→ **What you need to do**
Restate only the tail of the data below, starting at the line that contains "[533,234,573,244] status -> (999, 358) none" and including the last line, word for word.

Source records
-- Opening Marker --
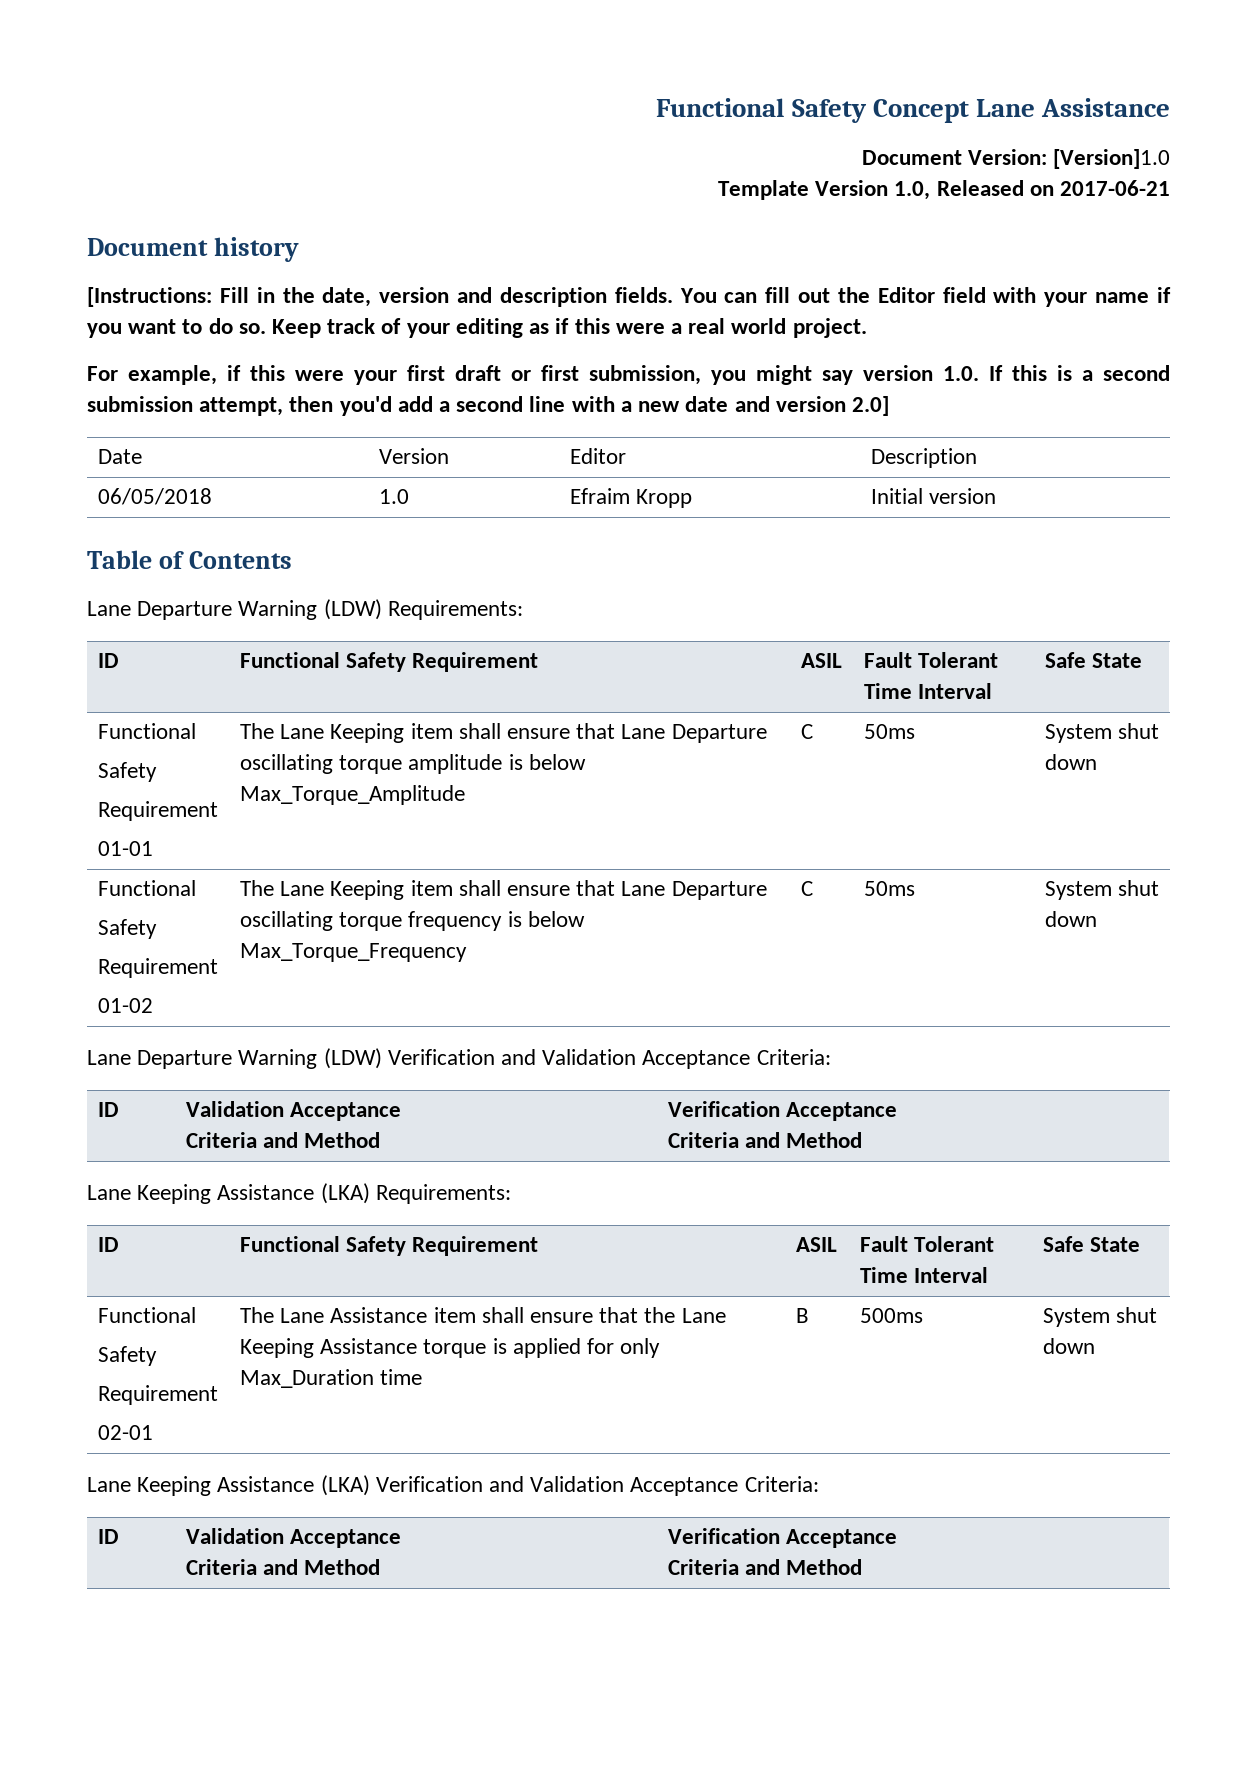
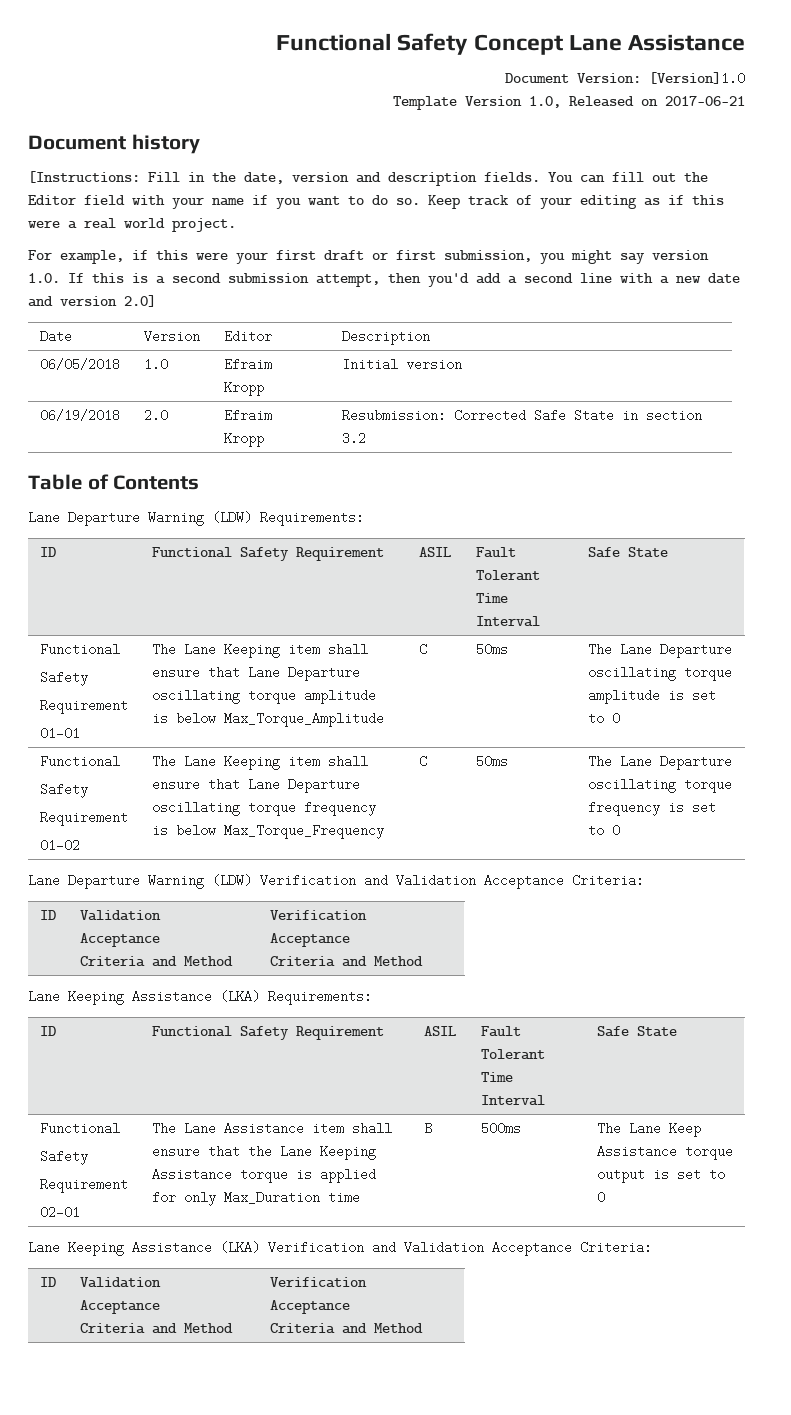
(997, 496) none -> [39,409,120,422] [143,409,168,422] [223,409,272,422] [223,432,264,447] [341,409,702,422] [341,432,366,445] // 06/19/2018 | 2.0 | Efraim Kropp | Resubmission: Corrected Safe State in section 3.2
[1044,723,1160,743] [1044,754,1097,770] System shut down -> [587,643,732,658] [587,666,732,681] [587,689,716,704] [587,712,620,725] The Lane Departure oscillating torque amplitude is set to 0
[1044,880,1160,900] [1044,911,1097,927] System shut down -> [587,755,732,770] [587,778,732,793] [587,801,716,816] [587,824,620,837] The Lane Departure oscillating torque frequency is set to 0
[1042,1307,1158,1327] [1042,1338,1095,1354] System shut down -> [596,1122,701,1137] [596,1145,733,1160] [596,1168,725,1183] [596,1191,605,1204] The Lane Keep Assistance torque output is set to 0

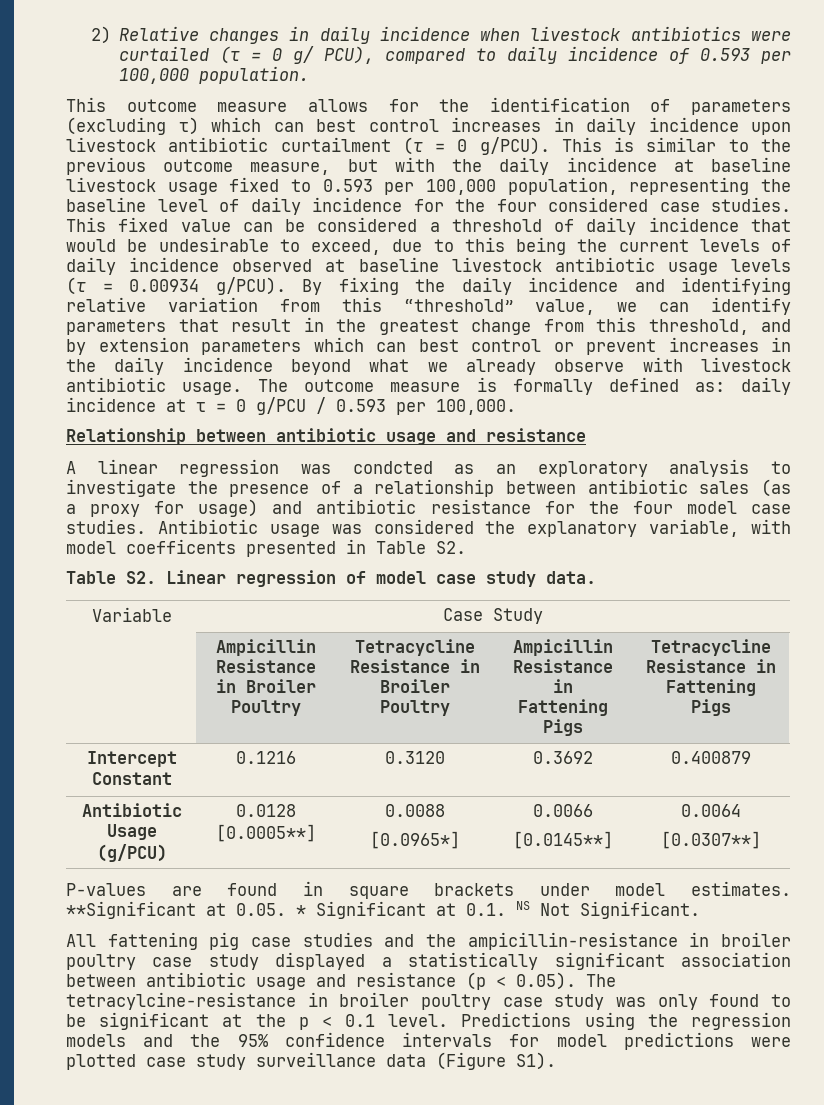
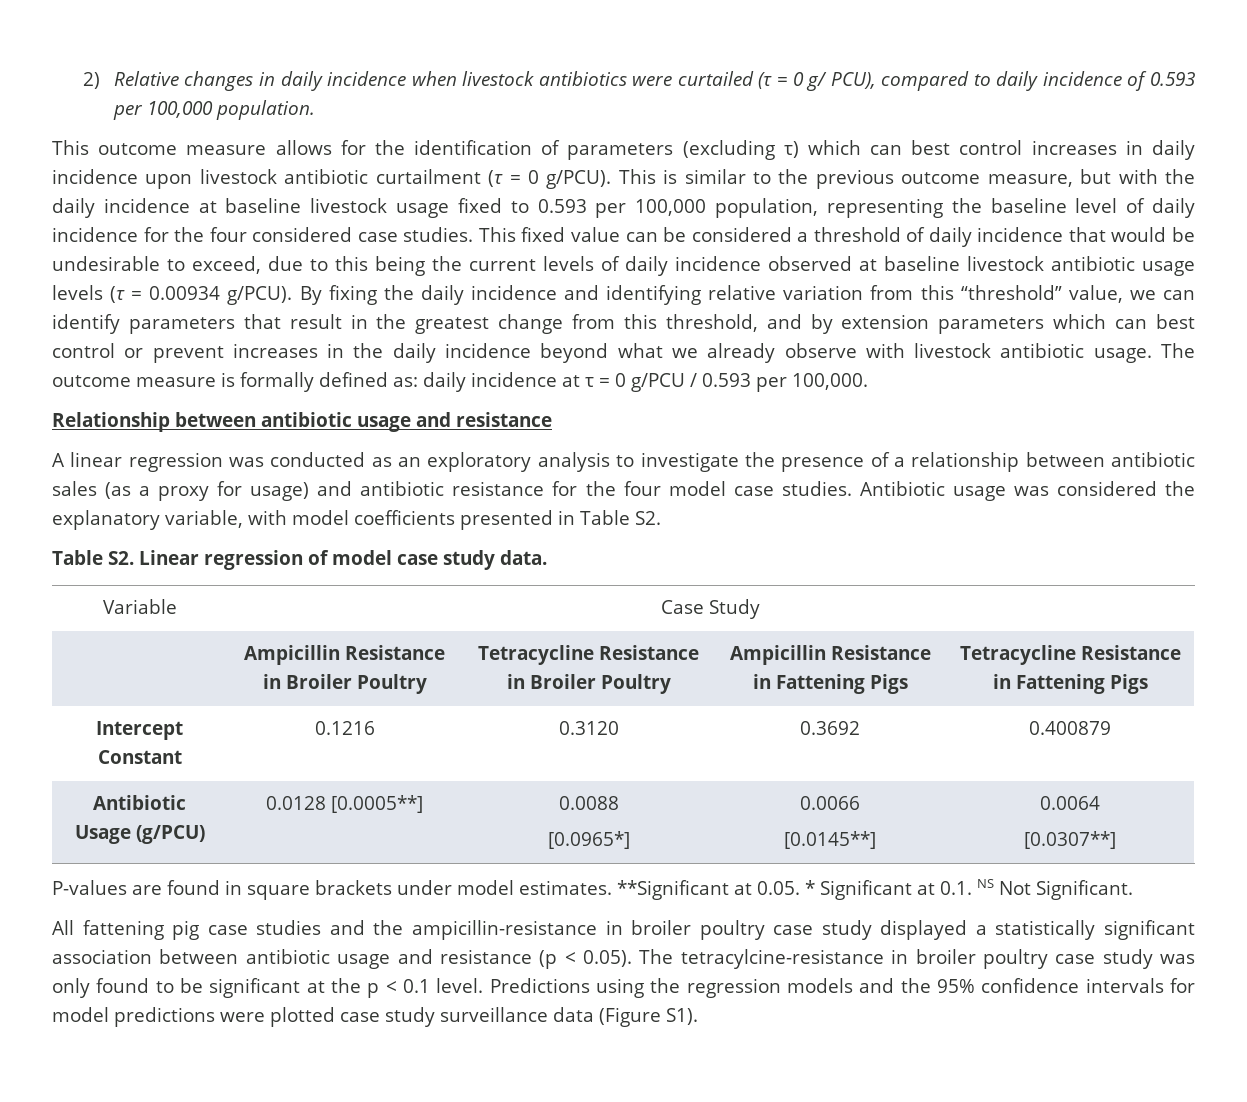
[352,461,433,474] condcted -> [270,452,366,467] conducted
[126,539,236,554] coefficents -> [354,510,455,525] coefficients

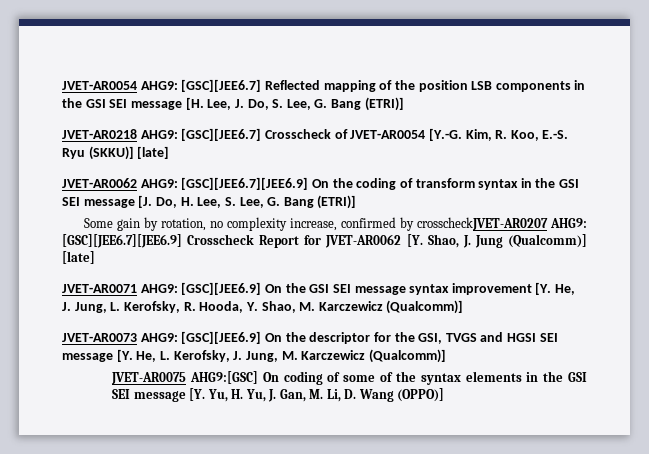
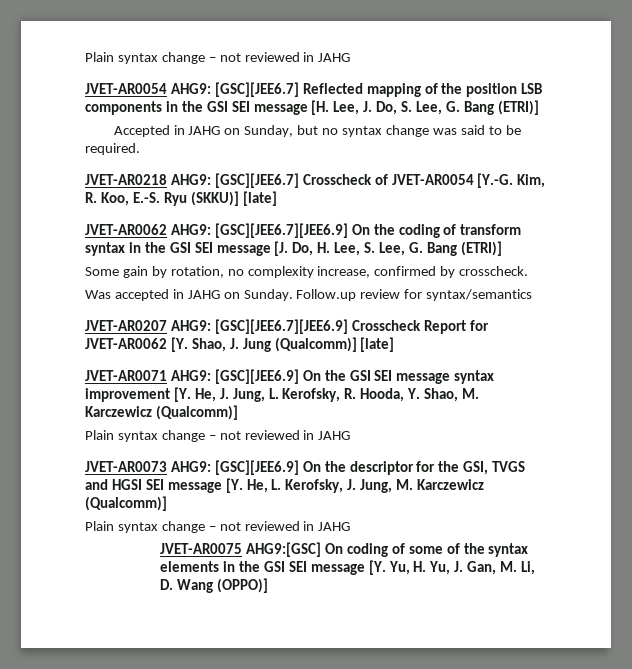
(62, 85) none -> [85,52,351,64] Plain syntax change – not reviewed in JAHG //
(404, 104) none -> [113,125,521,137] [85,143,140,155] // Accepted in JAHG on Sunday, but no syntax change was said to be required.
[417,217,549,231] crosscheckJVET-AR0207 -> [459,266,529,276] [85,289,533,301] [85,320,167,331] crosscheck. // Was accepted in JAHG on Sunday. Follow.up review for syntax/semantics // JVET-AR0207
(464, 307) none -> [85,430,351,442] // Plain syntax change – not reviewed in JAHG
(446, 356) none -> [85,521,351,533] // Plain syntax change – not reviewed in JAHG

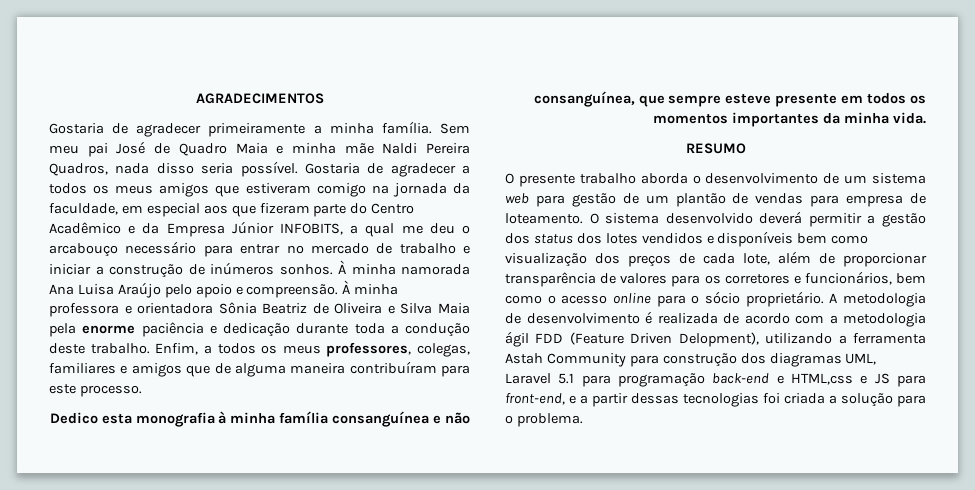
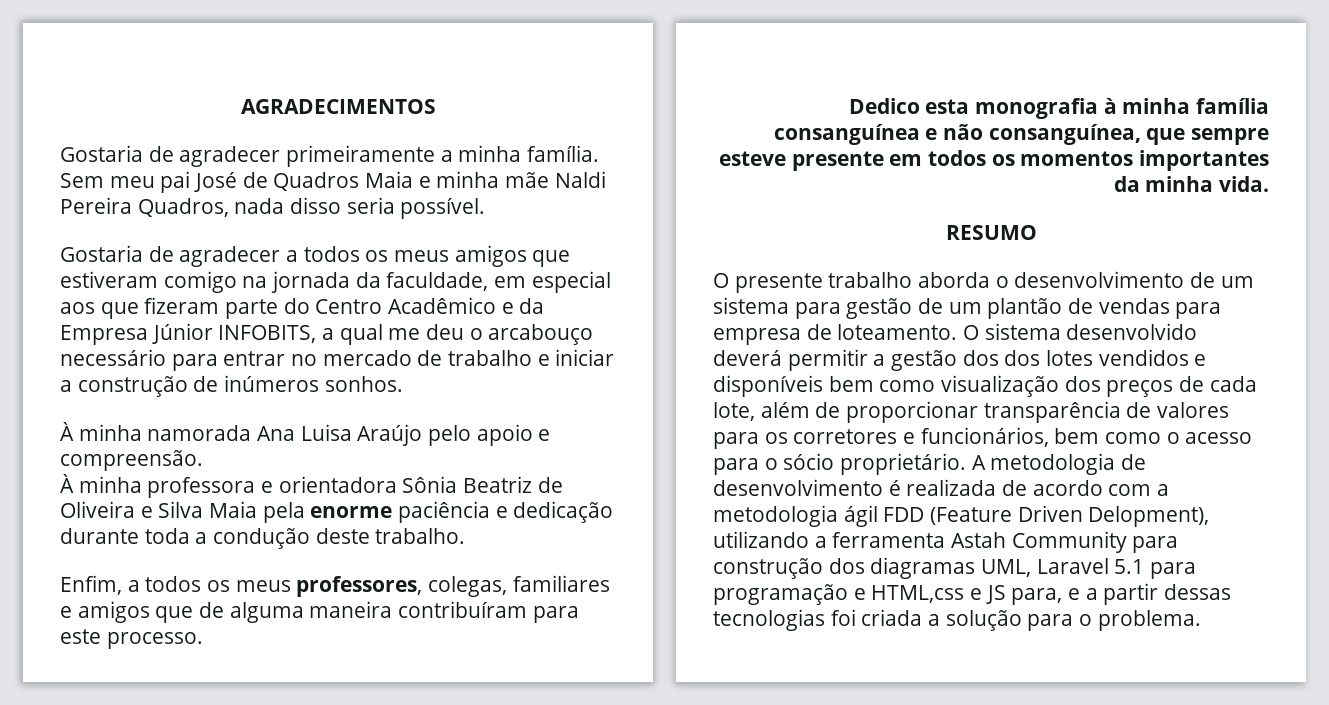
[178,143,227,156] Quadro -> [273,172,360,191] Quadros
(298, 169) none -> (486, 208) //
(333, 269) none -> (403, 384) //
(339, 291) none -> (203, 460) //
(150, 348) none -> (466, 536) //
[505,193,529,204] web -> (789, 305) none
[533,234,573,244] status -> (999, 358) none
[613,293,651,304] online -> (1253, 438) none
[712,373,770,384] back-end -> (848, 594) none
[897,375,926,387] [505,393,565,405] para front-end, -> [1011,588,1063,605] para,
-- Closing Marker --
→ **Exercise result**
[533,234,573,244] status -> (999, 358) none
[613,293,651,304] online -> (1253, 438) none
[712,373,770,384] back-end -> (848, 594) none
[897,375,926,387] [505,393,565,405] para front-end, -> [1011,588,1063,605] para,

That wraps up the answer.